Output only the lines below that start at the line containing "adequately prevent exposures." and end at the line containing "be an option).", with both ends kept.

Stored items:

Segment Open

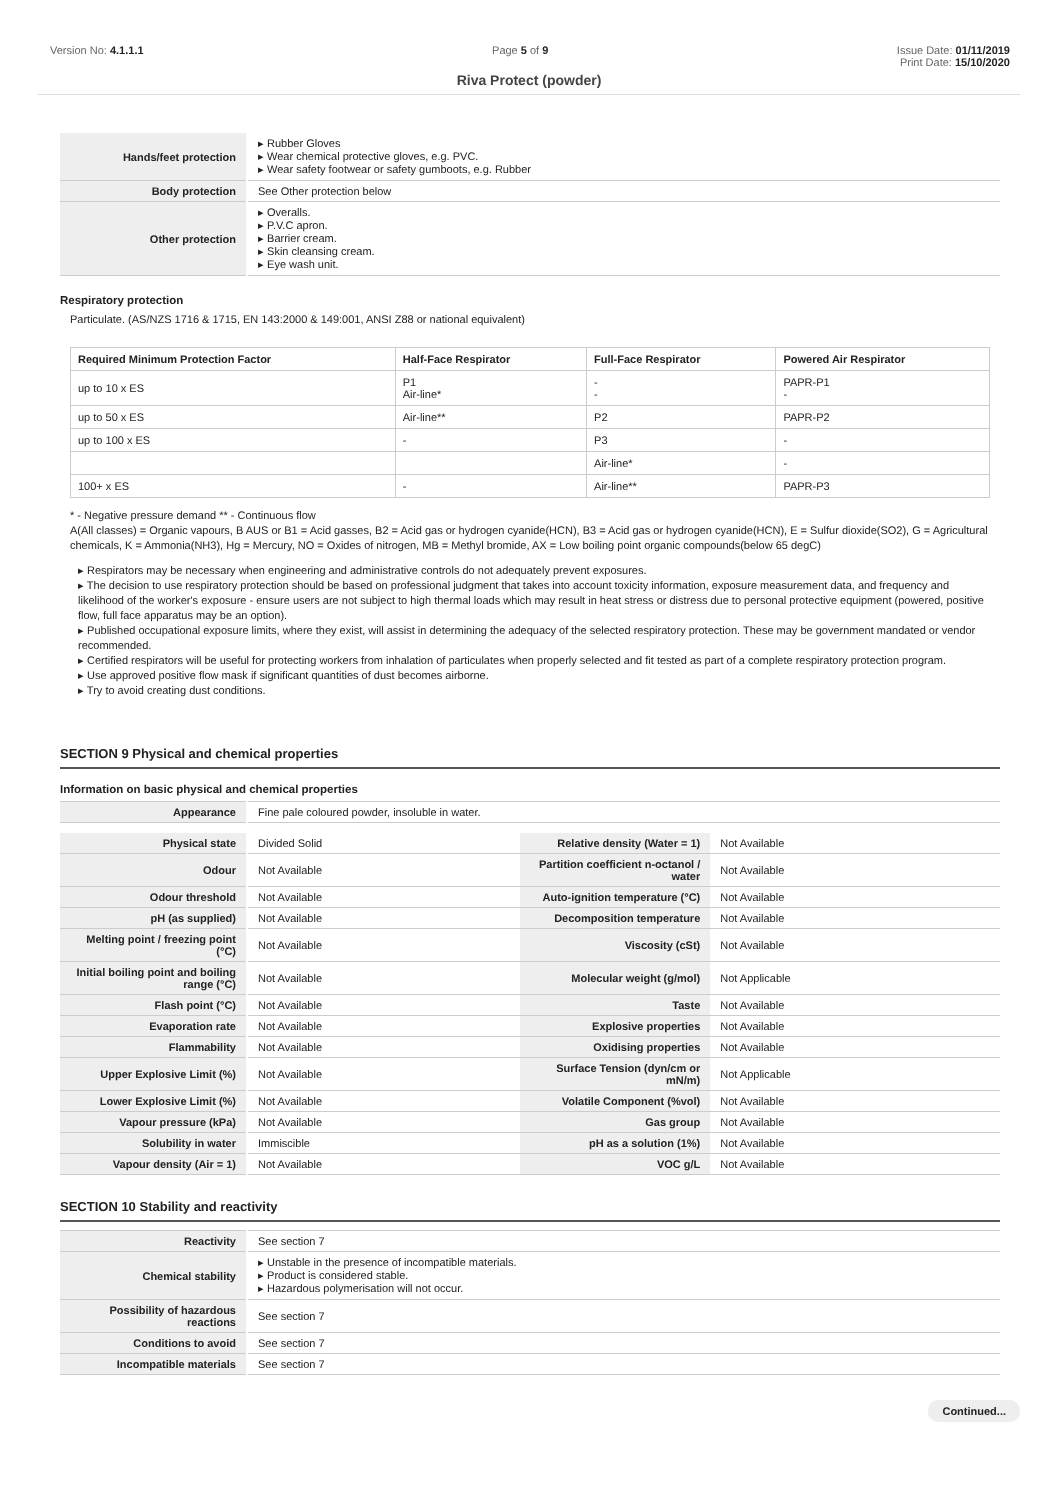Version No: 4.1.1.1 Page 5 of 9 Issue Date: 01/11/2019
Print Date: 15/10/2020
Riva Protect (powder)
| Hands/feet protection | ▸ Rubber Gloves ▸ Wear chemical protective gloves, e.g. PVC. ▸ Wear safety footwear or safety gumboots, e.g. Rubber |
| Body protection | See Other protection below |
| Other protection | ▸ Overalls. ▸ P.V.C apron. ▸ Barrier cream. ▸ Skin cleansing cream. ▸ Eye wash unit. |
Respiratory protection
Particulate. (AS/NZS 1716 & 1715, EN 143:2000 & 149:001, ANSI Z88 or national equivalent)
| Required Minimum Protection Factor | Half-Face Respirator | Full-Face Respirator | Powered Air Respirator |
| --- | --- | --- | --- |
| up to 10 x ES | P1 Air-line* | - - | PAPR-P1 - |
| up to 50 x ES | Air-line** | P2 | PAPR-P2 |
| up to 100 x ES | - | P3 | - |
| | | Air-line* | - |
| 100+ x ES | - | Air-line** | PAPR-P3 |
* - Negative pressure demand ** - Continuous flow
A(All classes) = Organic vapours, B AUS or B1 = Acid gasses, B2 = Acid gas or hydrogen cyanide(HCN), B3 = Acid gas or hydrogen cyanide(HCN), E = Sulfur dioxide(SO2), G = Agricultural chemicals, K = Ammonia(NH3), Hg = Mercury, NO = Oxides of nitrogen, MB = Methyl bromide, AX = Low boiling point organic compounds(below 65 degC)
▸ Respirators may be necessary when engineering and administrative controls do not adequately prevent exposures.
▸ The decision to use respiratory protection should be based on professional judgment that takes into account toxicity information, exposure measurement data, and frequency and likelihood of the worker's exposure - ensure users are not subject to high thermal loads which may result in heat stress or distress due to personal protective equipment (powered, positive flow, full face apparatus may be an option).
▸ Published occupational exposure limits, where they exist, will assist in determining the adequacy of the selected respiratory protection. These may be government mandated or vendor recommended.
▸ Certified respirators will be useful for protecting workers from inhalation of particulates when properly selected and fit tested as part of a complete respiratory protection program.
▸ Use approved positive flow mask if significant quantities of dust becomes airborne.
▸ Try to avoid creating dust conditions.
SECTION 9 Physical and chemical properties
Information on basic physical and chemical properties
| Appearance | Fine pale coloured powder, insoluble in water. |
| Physical state | Divided Solid | Relative density (Water = 1) | Not Available |
| Odour | Not Available | Partition coefficient n-octanol / water | Not Available |
| Odour threshold | Not Available | Auto-ignition temperature (°C) | Not Available |
| pH (as supplied) | Not Available | Decomposition temperature | Not Available |
| Melting point / freezing point (°C) | Not Available | Viscosity (cSt) | Not Available |
| Initial boiling point and boiling range (°C) | Not Available | Molecular weight (g/mol) | Not Applicable |
| Flash point (°C) | Not Available | Taste | Not Available |
| Evaporation rate | Not Available | Explosive properties | Not Available |
| Flammability | Not Available | Oxidising properties | Not Available |
| Upper Explosive Limit (%) | Not Available | Surface Tension (dyn/cm or mN/m) | Not Applicable |
| Lower Explosive Limit (%) | Not Available | Volatile Component (%vol) | Not Available |
| Vapour pressure (kPa) | Not Available | Gas group | Not Available |
| Solubility in water | Immiscible | pH as a solution (1%) | Not Available |
| Vapour density (Air = 1) | Not Available | VOC g/L | Not Available |
SECTION 10 Stability and reactivity
| Reactivity | See section 7 |
| Chemical stability | ▸ Unstable in the presence of incompatible materials. ▸ Product is considered stable. ▸ Hazardous polymerisation will not occur. |
| Possibility of hazardous reactions | See section 7 |
| Conditions to avoid | See section 7 |
| Incompatible materials | See section 7 |
Continued...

Segment Closed

■ SOLUTION FOR THIS EXERCISE ■
▸ Respirators may be necessary when engineering and administrative controls do not adequately prevent exposures.
▸ The decision to use respiratory protection should be based on professional judgment that takes into account toxicity information, exposure measurement data, and frequency and likelihood of the worker's exposure - ensure users are not subject to high thermal loads which may result in heat stress or distress due to personal protective equipment (powered, positive flow, full face apparatus may be an option).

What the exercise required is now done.